By MICHEAL A. GUILFORD
Staff Writer
Late July 2017, Google Engineer, James Damore circulated a 10-page anti-diversity memo amongst engineering staff. By August, internally circulated memo began to cause uproar on Twitter. The content in the memo was divisive but the message clear; women are less biologically suited to science, technology, education and math (STEM) careers than men. By August 7, Damore was fired from Google. According to Damore and his supporters, “Google’s Ideological Echo Chamber” was silencing the voice of “conservative criticism”.
According to the memo circulated by Damore, he attributed the vast underrepresentation and under compensation of females employed in STEM careers as a fault of biological differences making them ill-suited to deal with the rigors and stress of what he deemed an “object “oriented career.
Damore also argues that the gender pay gap is caused by women simply because women were just worse than men, Damore states, “Extraversion expressed as gregariousness rather than assertiveness. Also, higher agreeableness. This leads to women generally having a harder time negotiating salary, asking for raises, speaking up, and leading….”
However, a 2016 study done by Cass Business School in London would disagree finding women are 25% less likely to receive a pay hike when asking. The study also found women ask for raises as often as men do. Data collected by 4600 workers in Australia from 800 employers found women are not only just as tenacious as men when asking for salary increases, but typical arguments about gender differences and lifestyle choices accounting for compensation discrepancies are less than valid, having more to do with inherent bias and discrimination.
Two landmark studies found women, despite having identical qualifications to male counterparts, receive fewer offers. A study done in Philadelphia in 1996 used pseudo job seekers to send resumes applying for table waiting jobs. Interview offers from high priced restaurants were 40% lower for women than for men and job offers were 50% lower than men.
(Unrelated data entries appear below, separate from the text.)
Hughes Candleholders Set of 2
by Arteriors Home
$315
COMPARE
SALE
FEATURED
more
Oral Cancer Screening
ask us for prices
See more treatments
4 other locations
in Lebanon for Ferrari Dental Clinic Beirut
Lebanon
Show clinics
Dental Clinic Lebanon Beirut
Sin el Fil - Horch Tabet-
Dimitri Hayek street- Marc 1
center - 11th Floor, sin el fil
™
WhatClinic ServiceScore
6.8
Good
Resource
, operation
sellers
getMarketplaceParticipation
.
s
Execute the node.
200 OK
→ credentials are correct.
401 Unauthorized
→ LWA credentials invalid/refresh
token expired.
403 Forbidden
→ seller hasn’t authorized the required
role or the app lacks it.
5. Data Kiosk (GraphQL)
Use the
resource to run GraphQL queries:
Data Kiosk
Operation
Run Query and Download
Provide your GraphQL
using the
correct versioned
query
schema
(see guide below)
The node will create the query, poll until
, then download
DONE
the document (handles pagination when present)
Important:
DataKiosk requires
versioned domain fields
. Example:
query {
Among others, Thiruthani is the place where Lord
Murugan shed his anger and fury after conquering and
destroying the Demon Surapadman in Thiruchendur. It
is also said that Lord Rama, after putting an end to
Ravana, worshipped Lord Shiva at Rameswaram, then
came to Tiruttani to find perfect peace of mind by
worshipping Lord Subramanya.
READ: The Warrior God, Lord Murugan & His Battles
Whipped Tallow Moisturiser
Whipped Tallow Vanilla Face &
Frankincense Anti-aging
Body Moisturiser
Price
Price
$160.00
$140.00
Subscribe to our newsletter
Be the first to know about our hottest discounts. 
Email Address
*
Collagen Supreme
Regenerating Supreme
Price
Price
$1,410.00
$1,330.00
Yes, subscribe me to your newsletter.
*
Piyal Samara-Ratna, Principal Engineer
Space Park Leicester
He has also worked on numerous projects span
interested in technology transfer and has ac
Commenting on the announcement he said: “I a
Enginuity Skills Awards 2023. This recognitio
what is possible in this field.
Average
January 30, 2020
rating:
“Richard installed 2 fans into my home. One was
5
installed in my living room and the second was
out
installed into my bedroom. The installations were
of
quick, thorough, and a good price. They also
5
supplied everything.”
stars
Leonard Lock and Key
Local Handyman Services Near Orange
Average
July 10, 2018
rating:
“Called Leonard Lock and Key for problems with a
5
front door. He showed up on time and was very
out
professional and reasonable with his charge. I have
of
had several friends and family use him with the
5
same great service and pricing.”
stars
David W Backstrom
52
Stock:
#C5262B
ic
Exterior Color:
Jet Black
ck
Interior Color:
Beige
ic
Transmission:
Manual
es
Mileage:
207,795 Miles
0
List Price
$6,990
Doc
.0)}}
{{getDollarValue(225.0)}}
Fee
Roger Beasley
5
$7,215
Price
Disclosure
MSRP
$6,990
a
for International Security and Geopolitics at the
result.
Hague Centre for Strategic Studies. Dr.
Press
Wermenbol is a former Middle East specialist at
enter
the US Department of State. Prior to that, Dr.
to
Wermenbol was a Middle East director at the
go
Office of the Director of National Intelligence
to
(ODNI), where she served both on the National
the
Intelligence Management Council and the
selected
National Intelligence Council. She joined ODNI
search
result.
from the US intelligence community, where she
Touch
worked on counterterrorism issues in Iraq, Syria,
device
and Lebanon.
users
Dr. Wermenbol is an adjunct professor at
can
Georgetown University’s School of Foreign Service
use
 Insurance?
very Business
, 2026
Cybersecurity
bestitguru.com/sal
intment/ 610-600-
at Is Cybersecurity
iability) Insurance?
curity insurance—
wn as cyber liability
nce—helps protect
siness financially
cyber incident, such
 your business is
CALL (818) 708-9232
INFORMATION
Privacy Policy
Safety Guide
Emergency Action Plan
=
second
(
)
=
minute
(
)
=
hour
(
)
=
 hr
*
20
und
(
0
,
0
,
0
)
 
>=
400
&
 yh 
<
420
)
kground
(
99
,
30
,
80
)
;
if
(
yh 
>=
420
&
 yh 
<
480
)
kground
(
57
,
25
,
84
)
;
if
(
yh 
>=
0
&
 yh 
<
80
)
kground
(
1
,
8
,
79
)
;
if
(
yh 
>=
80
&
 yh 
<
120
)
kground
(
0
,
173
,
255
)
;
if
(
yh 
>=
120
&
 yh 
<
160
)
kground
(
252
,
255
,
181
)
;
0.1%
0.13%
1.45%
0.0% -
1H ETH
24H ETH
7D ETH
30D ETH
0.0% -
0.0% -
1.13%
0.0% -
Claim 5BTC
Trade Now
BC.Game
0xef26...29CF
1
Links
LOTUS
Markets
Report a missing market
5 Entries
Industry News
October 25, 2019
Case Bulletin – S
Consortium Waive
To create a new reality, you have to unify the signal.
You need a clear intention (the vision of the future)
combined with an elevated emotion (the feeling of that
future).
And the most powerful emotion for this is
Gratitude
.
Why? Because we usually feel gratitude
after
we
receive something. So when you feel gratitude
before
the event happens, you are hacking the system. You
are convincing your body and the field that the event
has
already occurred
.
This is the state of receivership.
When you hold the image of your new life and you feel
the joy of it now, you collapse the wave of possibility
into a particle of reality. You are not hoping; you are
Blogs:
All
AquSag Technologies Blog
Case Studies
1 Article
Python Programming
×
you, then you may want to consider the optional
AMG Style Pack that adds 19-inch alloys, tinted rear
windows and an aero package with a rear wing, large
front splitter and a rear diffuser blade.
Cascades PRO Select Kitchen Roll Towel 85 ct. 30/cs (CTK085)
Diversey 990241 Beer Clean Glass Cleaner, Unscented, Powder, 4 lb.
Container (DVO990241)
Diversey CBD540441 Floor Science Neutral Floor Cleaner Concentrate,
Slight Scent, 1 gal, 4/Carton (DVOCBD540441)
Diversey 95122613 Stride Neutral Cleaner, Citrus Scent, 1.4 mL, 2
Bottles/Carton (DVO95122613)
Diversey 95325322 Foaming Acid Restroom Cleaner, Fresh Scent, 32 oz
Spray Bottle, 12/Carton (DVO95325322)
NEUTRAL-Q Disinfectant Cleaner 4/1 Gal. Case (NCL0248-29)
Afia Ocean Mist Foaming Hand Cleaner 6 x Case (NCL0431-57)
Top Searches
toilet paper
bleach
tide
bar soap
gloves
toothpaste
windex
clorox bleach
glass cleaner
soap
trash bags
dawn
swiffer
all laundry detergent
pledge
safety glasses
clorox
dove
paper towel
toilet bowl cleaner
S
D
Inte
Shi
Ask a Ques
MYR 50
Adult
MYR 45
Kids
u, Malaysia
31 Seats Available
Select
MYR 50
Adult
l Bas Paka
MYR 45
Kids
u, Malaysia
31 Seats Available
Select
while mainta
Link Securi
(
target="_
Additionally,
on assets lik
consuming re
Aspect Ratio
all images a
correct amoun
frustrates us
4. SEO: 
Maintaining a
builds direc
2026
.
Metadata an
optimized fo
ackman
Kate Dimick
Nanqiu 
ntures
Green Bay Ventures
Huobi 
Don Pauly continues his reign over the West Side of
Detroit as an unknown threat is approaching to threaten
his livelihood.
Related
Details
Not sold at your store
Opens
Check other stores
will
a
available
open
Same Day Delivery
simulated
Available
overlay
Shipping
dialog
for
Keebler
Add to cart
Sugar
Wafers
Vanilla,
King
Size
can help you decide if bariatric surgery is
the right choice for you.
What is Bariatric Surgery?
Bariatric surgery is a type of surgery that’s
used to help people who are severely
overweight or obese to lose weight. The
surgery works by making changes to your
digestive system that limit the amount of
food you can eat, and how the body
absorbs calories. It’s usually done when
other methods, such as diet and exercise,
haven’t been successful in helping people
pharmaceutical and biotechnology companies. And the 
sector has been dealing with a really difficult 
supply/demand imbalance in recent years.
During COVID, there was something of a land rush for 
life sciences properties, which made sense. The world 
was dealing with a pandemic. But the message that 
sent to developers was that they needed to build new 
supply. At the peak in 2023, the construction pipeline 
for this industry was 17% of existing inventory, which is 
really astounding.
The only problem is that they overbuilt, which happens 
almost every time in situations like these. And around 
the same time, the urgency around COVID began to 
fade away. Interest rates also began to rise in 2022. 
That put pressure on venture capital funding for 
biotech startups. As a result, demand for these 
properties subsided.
A second set of studies adopting blind auditions for symphony orchestras employed a screen concealing identities of candidates according to a study done by Goldin & Rouse, 2000. “The screen substantially increased the probability that a woman would advance our preliminary rounds and be the winner in the final round.” Switching to blind auditions found a 25% increase of females in the top five symphony orchestras in the United States. Figures rose from less than 5% female musicians in 1970 to 25% in 1996.
Damore’s second observation is even more short sighted and bitterly ironic: “These two differences in part explain why women relatively prefer jobs in social or artistic areas. More men may like coding because it requires systemizing and even within SWEs, comparatively more women work on front end, which deals with both people and aesthetics.” Says Damore.
History, tells another story. Before computers were synonymous with plastic, and microchips, computer was the title given to a human. Programming, was done manually in a field almost exclusively dominated by women. Male engineers considered programming low skilled, akin to clerical work such as typing, filing or answering phones.
Managers offered real work; the work related to managing hardware components to men as software development was considered less important and less masculine. The Programming field was so vogue that Cosmopolitan Magazine heralded programming as chic and fashionable, Brenda D. Frink at Stanfords Gender News explained: “As late as the 1960s many people perceived computer programming as a natural career choice for savvy young women. Even the trend-spotters urged their fashionable female readership to consider careers in programming. In an article titled “The Computer Girls,” the magazine described the field as offering better job opportunities for women than many other professional careers”. Employers began to understand the importance of programming as women suggested hardware improvements, significantly increasing productivity for male counterparts. Men entering programming wanting more status, eventually started masculinizing the field, pushing women out by discouraging their hiring.
Damore’s assertions that women are biologically ill suited to careers in STEM are embarrassingly ignorant when recalling the history of the field.